INTRODUCTION: Acetaminophen (APAP) toxicity is the number one cause of acute liver failure (ALF) and treatment options are limited. The initial toxicity is caused by the bioactivation of the drug to the reactive metabolite. However, progression of injury still occurs even after all of the drug has been eliminated from the body. APAP overdose involves sterile inflammation. Lipocalin-2 is an acute phase protein known to be upregulated in various disease models and has been observed to have a protective as well as a destructive role dependent on the model analyzed, via modulation of pro/anti-inflammatory signalling. The role of Lcn2 in a drug-induced acute liver failure model, when regeneration is inhibited, has not yet been investigated.

OBJECTIVE: This study aims to investigate the role of Lcn2 in an APAP- induced ALF model.

METHODS: An in vivo model was utilized and Lcn2KO mice were used as an intervention. Time course studies were done over a period of 0-96 hrs post APAP overdose. Liver and serum were harvested at each time point and the extent of injury was assessed via ALT/AST. Cyp2E1 and Cyp3A4 protein expression was analyzed via Western Blot. Lcn2 upregulation was analyzed via ELISA.

RESULTS: Our data demonstrated that Lcn2KO mice are protected (LD20) against APAP-induced ALF as opposed to WT (LD60). Lcn2, ALT and AST was significantly upregulated in WT mice following APAP as compared to Lcn2KO mice. CYP2E1 and CYP3A4 protein expression was comparable between WT and KO mice indicating comparable bioactivation and initial injury by APAP.

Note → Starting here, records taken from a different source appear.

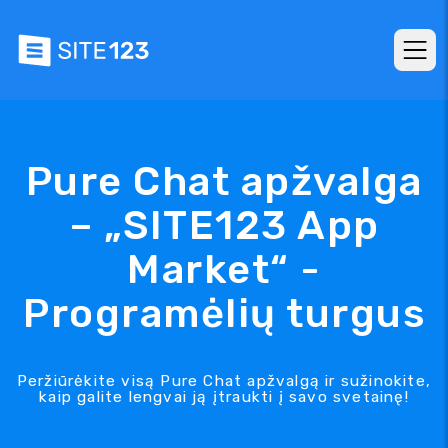
Pure Chat apžvalga
– „SITE123 App
Market“ -
Programėlių turgus
Peržiūrėkite visą Pure Chat apžvalgą ir sužinokite,
kaip galite lengvai ją įtraukti į savo svetainę!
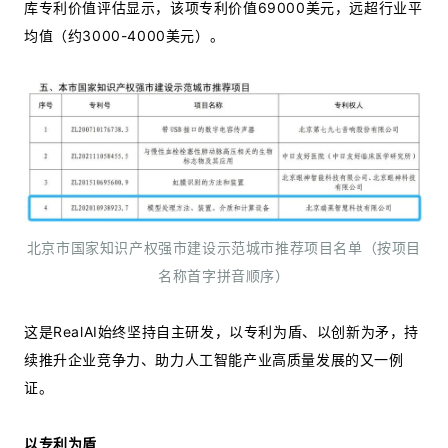
库专利价值评估显示，该项专利价值69000美元，远超行业平
均值（约3000-4000美元）。
北京市国家知识产权强市建设示范城市推荐项目名单（按项目
名称首字拼音顺序）
这是RealAI始终坚持自主研发，以专利为盾、以创新为矛，持
续推升企业竞争力、助力人工智能产业高质量发展的又一例
证。
以专利为盾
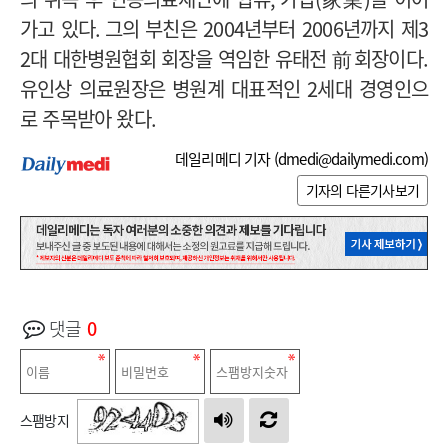
가고 있다
.
그의 부친은
2004
년부터
2006
년까지 제
3
2
대 대한병원협회 회장을 역임한 유태전 前 회장이다.
유인상 의료원장은 병원계 대표적인
2
세대 경영인으
로 주목받아 왔다
.
데일리메디 기자 (
dmedi@dailymedi.com
)
기자의 다른기사보기
댓글
0
스팸방지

DISCUSSION: In conclusion, the protection of Lcn2KO mice from APAP overdose indicates that Lcn2 may play a role in mediating progression of injury in WT. Further studies including protein adduct formation, glutathione depletion and repletion, pro- and anti-inflammatory cytokine levels, histopathology, and proliferating cell nuclear antigen will be done to elucidate the mechanism of Lcn2 in mediating progression of injury.